■ **DOCUMENT**:
════════════════

Anglers on our home waters in the Flathead Valley were treated to prolific hatches and a river that changed its look after an above average high water season. The folks we guided on the Missouri River were treated to some of the best dry fly fishing that we have seen in the past several years and on our smaller waters, anglers were treated to above average trout willing to eat a well placed hopper. 

Clients were stoked to be on our hallowed waters. Guides were dialed and trout were generally on the feed. From someone who makes a living on all three of those things, you can’t ask for much more.

A High Water Year

Graph showing water volume in Flathead River throughout 2022.

When the snow in the high country finally started melting, it started out as a trickle. Eventually, it turned into a cascade and once it hit the valley floor, it was a raging force that did what it wanted. The big river saw a peak this year of over 50,000 CFS which was more than enough flow to move structure within the river channel.

High water modified the river bottom in several areas throughout the entire river corridor but the most drastic changes were seen on the big river. Holes that once produced, didn’t. Well known riffles and seams ceased to exist. Stalwart log jams washed away like matchsticks. New runs formed.

From a guiding stand point, when a river changes like ours did, it’s almost as if you are dropping your boat into the river for the first time once the high water subsides. Old knowledge of how the river fished has to be tossed out and you look at the river anew. Eyes wide, soaking in your new surroundings. Ever adaptable, our guides did a great job sorting out the new river habitat and finding where the trout wanted to be. 

Big Water

Early Season

Spring was what every trout guide dreams of. Wet and cold. Albeit, we had some cold guests, these conditions brought on exciting fishing, good bug activity, and more importantly, kept the snow in the high country. By mid March the annual migration of trout into the big river was in full swing.

Mature trout tend to lead the parade into the big river system and anglers can find their biggest trout in the spring. Nymphing was king per usual with stoneflies, mayfly nymphs, and worm patterns being most productive. There were moments of glory with the dry fly. We pride ourselves in the Flathead Valley for having the most productive dry fly fishery in the state so we would be remiss if we didn’t get a few on the dry.

Small dries were key in the few opportunities that we had trout up and feeding on the surface. Parachute patterns in size #16 and #18 were most frequently used. That is pretty small for the type of dry fly fishing that this area is known for but trout were being pretty selective on which bug they wanted.

There were more than a few guides that mentioned the fishery appears to be becoming more technical. Was it just this year? Are our trout reacting to the uptick in fishing pressure? Not sure, but this was not the year for the chubby chernobyl.

════════════════

■ **GOALS**:
a: Can you sum up the fishing report above in two sentences?
b: Can you answer these questions from the fishing report above?
(i) What peak flow did the big river reach this year?
(ii) By when was the annual migration of trout into the big river in full swing?
(iii) What sizes of parachute patterns were used most often for the small dries?
c: Could you copy out, word for word, the part of the fishing report running from "Small dries were" to "the chubby chernobyl."?

════════════════

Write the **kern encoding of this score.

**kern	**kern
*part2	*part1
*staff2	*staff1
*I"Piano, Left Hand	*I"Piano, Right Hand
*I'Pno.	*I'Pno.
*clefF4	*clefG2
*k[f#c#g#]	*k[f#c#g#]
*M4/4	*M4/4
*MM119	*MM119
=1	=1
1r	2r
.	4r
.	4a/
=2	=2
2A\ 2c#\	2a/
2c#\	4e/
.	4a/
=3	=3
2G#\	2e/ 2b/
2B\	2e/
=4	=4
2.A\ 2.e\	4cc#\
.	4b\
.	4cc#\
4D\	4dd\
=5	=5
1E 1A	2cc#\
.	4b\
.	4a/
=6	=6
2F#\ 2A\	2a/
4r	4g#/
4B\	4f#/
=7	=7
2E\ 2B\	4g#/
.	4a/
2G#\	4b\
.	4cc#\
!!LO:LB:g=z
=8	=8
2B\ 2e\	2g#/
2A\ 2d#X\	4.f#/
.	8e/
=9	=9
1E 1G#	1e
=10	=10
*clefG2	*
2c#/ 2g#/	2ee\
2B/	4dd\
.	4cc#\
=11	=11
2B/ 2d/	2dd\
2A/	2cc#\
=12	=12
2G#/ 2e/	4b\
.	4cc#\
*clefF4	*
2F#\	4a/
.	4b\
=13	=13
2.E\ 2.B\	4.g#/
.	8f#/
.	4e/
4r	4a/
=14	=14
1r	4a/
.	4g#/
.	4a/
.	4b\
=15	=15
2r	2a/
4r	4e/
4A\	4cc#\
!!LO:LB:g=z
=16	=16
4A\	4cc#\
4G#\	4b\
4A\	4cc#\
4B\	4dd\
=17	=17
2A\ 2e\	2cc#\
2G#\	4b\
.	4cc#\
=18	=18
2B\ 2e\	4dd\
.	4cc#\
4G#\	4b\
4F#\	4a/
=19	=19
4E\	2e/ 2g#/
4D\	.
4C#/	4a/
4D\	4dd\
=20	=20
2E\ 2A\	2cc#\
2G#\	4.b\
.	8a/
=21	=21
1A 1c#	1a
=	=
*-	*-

════════════════

■ **SOLUTIONS TO THE EXERCISE**:
a: A high water season that peaked at over 50,000 CFS reshaped the big river in the Flathead Valley, washing away log jams and erasing well known riffles, so guides had to relearn where the trout held. The wet, cold spring brought good fishing in which nymphing was most productive, the few dry fly chances called for small size #16 and #18 parachute patterns, and several guides felt the fishery was becoming more technical.

b:
(i) Over 50,000 CFS.
(ii) By mid March.
(iii) Sizes #16 and #18.

c:
Small dries were key in the few opportunities that we had trout up and feeding on the surface. Parachute patterns in size #16 and #18 were most frequently used. That is pretty small for the type of dry fly fishing that this area is known for but trout were being pretty selective on which bug they wanted.

There were more than a few guides that mentioned the fishery appears to be becoming more technical. Was it just this year? Are our trout reacting to the uptick in fishing pressure? Not sure, but this was not the year for the chubby chernobyl.